TASMANIANS receive social security benefits above the national average in all areas, according to the 2014-15 State of the Regions report.
From disability support to single parenting payments, long and short-term unemployment and youth allowance, the state leads the nation.
However, the annual report, produced by National Economics and published by the Australian Local Government Association, also shows a bleak picture of other aspects within the state.
In many of the areas investigated, the three regions of Tasmania – Hobart/South, North and North-West – feature in the 10 lowest performing, from a decline in property values to non-residential construction.
Tasmanian Council of Social Service chief executive Tony Reidy said the results were not surprising.
He said it was well known that a third of the state’s population received some kind of Commonwealth benefit, which is well above the national average of 23 per cent.
He said the state topped the list for the highest rate of unemployment, youth unemployment, oldest population, fastest ageing population and we also have the greatest proportion of disability pensioners.
‘‘We can’t continue to sustain the unemployment rate, however, underemployment is also a big issue,’’ Mr Reidy said.
He said three quarters of people working part-time were seeking additional hours.
That was supported by the report, which stated that the North-West – with the highest rate of unemployment in the country at 20.5 per cent – also shows that part-time employment in the region makes up 42.2 per cent of all employed people.

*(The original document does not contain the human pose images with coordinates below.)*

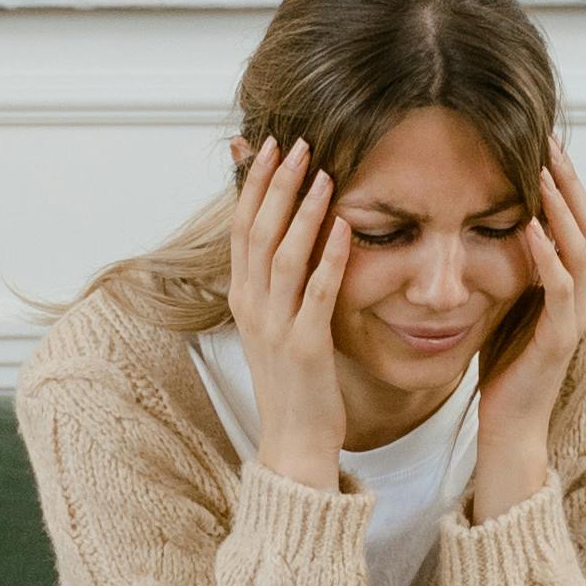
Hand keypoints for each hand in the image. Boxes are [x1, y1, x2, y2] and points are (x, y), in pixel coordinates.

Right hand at [227, 136, 352, 489]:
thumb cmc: (293, 383)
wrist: (293, 442)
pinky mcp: (306, 346)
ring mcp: (276, 326)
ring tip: (321, 172)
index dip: (253, 184)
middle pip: (257, 231)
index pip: (242, 228)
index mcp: (243, 298)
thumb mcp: (276, 324)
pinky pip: (317, 293)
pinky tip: (344, 227)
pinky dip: (329, 257)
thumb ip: (279, 282)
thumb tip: (290, 238)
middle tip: (296, 143)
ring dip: (302, 211)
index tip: (268, 146)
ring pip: (283, 255)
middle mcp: (252, 307)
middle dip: (275, 184)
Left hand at [471, 144, 585, 518]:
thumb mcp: (507, 305)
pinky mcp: (559, 339)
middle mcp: (580, 295)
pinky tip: (529, 229)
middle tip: (549, 140)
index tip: (543, 142)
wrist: (511, 426)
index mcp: (569, 284)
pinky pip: (559, 290)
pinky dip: (546, 257)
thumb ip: (511, 268)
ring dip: (561, 208)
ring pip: (580, 250)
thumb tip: (493, 228)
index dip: (563, 182)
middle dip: (568, 181)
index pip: (575, 221)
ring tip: (542, 172)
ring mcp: (574, 316)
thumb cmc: (506, 368)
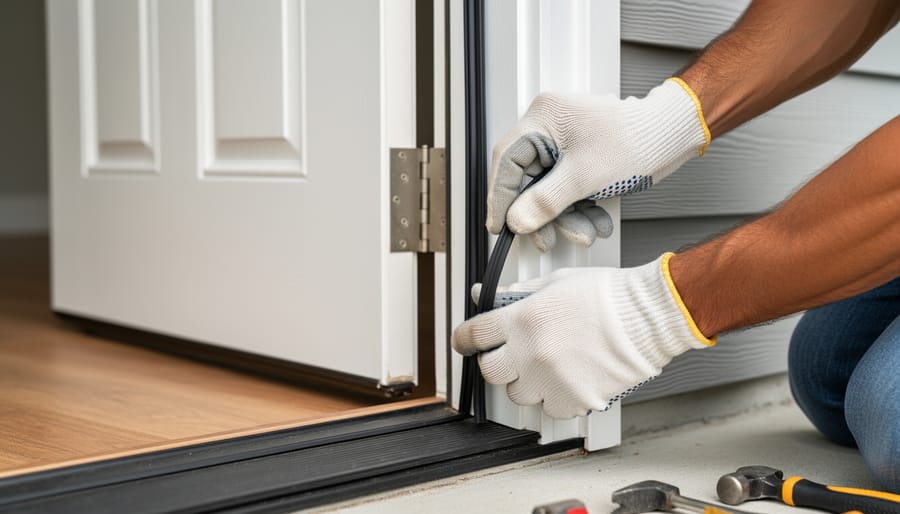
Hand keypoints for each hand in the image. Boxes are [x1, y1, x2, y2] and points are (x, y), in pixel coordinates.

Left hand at [451, 254, 714, 418]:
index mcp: (523, 318)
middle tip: (509, 357)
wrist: (648, 315)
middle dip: (496, 364)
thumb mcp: (555, 281)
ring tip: (547, 367)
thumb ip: (518, 292)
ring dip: (526, 383)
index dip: (463, 340)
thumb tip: (488, 295)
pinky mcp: (575, 399)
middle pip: (489, 371)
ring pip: (518, 395)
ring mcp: (552, 379)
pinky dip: (555, 399)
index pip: (473, 335)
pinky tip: (567, 381)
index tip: (464, 343)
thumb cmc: (609, 295)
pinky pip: (550, 410)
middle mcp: (532, 352)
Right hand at [488, 78, 709, 250]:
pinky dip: (579, 208)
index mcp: (544, 118)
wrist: (673, 136)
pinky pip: (567, 189)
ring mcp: (565, 144)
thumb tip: (516, 220)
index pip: (507, 161)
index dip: (500, 198)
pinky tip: (594, 222)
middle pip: (528, 179)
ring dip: (564, 216)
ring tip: (583, 232)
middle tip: (544, 238)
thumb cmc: (637, 139)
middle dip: (542, 213)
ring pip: (548, 189)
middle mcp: (550, 128)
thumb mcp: (584, 177)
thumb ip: (544, 201)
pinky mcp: (579, 159)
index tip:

Although unemployment declined in both Hobart/South and the North, across the country the regions still ranked in the top 10 in the fastest rise in unemployment rates from 2009 to 2014.
The report also showed:
●The North-West is the least wealthy region in the country.
●The North ranked as eighth least wealthy.
●Property values in the North-West declined by 9.7 per cent from 2010 to 2014.
●In the North it declined by 9.5 per cent.
●In non-residential construction, both the North and Hobart/South saw a more than 30 per cent decline and the North-West 12 per cent.